Juan Anciso, Ph.D., a Texas A&M AgriLife Extension Service vegetable specialist, Weslaco, offers three main tips to make it easier to pick a good, ripe watermelon this summer. (Sam Craft/Texas A&M AgriLife)

A good, sweet watermelon is a staple healthy summer snack, so it’s important to know how to pick a ripe one at the grocery store or the local farmers market.

When it comes time to pick the perfect melon, people often make their selection based on three characteristics: size, whether it has seeds and ripeness.

The first two are easy to determine by sight and labeling, but choosing a ripe watermelon takes knowing what to look and listen for.

Sweetness is off the charts

Watermelon sweetness is measured by its brix count, which is the sugar content. On this scale, measurements of 10 are standard and measurements of 11-12 are considered very sweet.

Juan Anciso, Ph.D., a Texas A&M AgriLife Extension Service vegetable specialist, Weslaco, and associate head of the Department of Horticultural Sciences in the Texas A&M College of Agriculture and Life Sciences, has three tips that will help you pick the best watermelon.

Tip 1: Find the yellow belly, or the field spot

Other than cutting open a watermelon to see the inside, the field spot is perhaps the best indicator of the ripeness. This spot on a melon shows where it was laying on the ground while attached to the vine.

If the watermelon is ripe, the field spot should be a large, yellow patch on one side of the melon. If it is ripe, the color should be a creamy, almost butter-like yellow. The bigger the yellow belly and the creamier the color means the more time the melon spent ripening on the vine. However, if the spot is smaller or looks more white than yellow, then the melon may not be as ripe.

Tip 2: Tap the underbelly and listen for a deep sound

Another way to find a ripe watermelon is to knock the outside with your knuckles gently. A ripe melon will have a deeper sound, as opposed to an overripe one, which will have a more hollow or flat sound. A hollow or flat thud, paired with too much yellow, indicates a melon may be mealy and past its prime.

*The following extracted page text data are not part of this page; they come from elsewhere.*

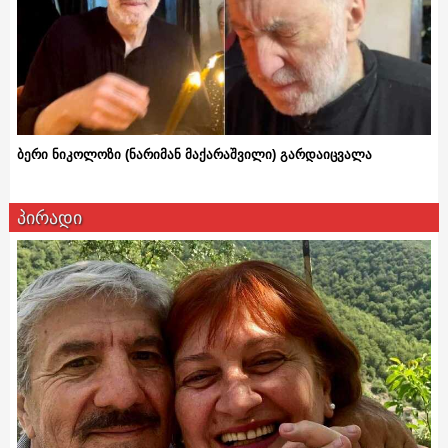
ბერი ნიკოლოზი (ნარიმან მაქარაშვილი) გარდაიცვალა
პირადი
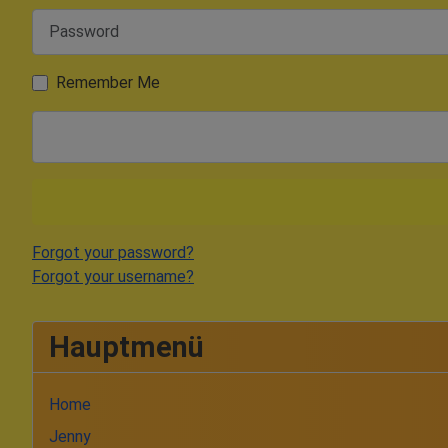
Password
Remember Me
Forgot your password?
Forgot your username?
Hauptmenü
Home
Jenny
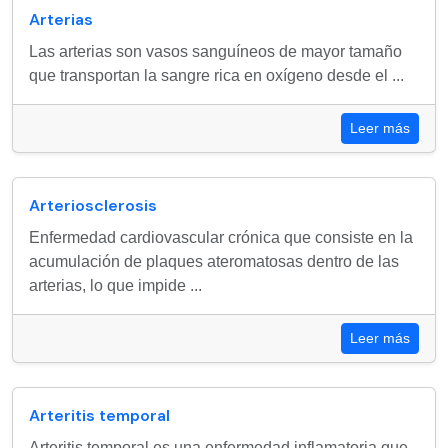
Arterias
Las arterias son vasos sanguíneos de mayor tamaño
que transportan la sangre rica en oxígeno desde el ...
Leer más
Arteriosclerosis
Enfermedad cardiovascular crónica que consiste en la
acumulación de plaques ateromatosas dentro de las
arterias, lo que impide ...
Leer más
Arteritis temporal
Arteritis temporal es una enfermedad inflamatoria que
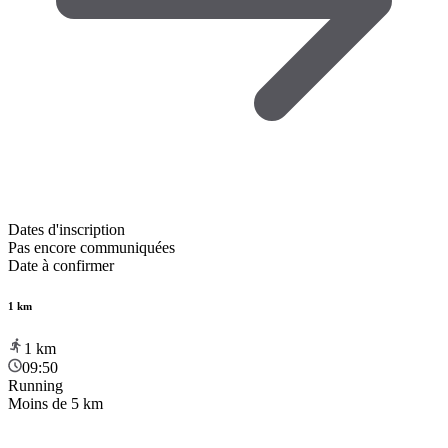
Dates d'inscription
Pas encore communiquées
Date à confirmer
1 km
1
km
09:50
Running
Moins de 5 km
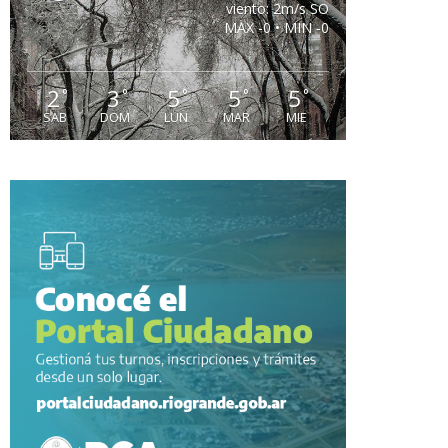
viento: 2m/s SO
MAX -0 • MIN -0
2
3
5
5
5
°
°
°
°
°
SAB
DOM
LUN
MAR
MIE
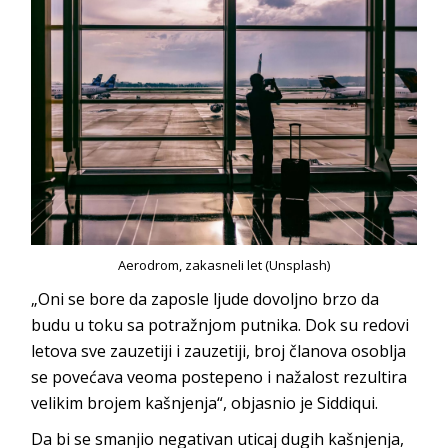
Aerodrom, zakasneli let (Unsplash)
„Oni se bore da zaposle ljude dovoljno brzo da
budu u toku sa potražnjom putnika. Dok su redovi
letova sve zauzetiji i zauzetiji, broj članova osoblja
se povećava veoma postepeno i nažalost rezultira
velikim brojem kašnjenja“, objasnio je Siddiqui.
Da bi se smanjio negativan uticaj dugih kašnjenja,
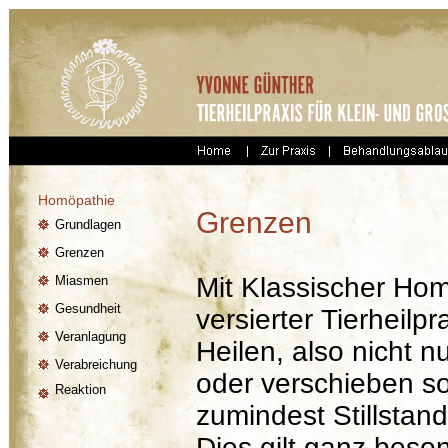
Homöpathie
Grenzen
Grundlagen
Grenzen
Mit Klassischer Ho
Miasmen
Gesundheit
versierter Tierheilpra
Veranlagung
Heilen, also nicht 
Verabreichung
oder verschieben s
Reaktion
zumindest Stillstan
Dies gilt ganz beso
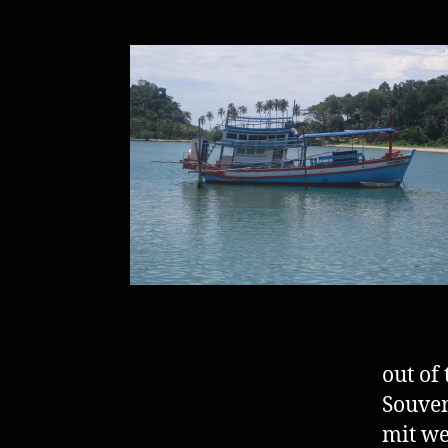
out of
Souven
mit w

Tip 3: Look for a dull color and heavy watermelon

Although they may not be the most photogenic or the easiest to carry to your car, the best watermelons will appear dull in color and be heavier than the rest. A shiny melon indicates the insides are underripe.

Also, the best melon of the bunch will most likely be heavier than the rest. On average, a watermelon is 92% water, which is what makes them so juicy. A heavier melon likely holds more water, which will make it juicier.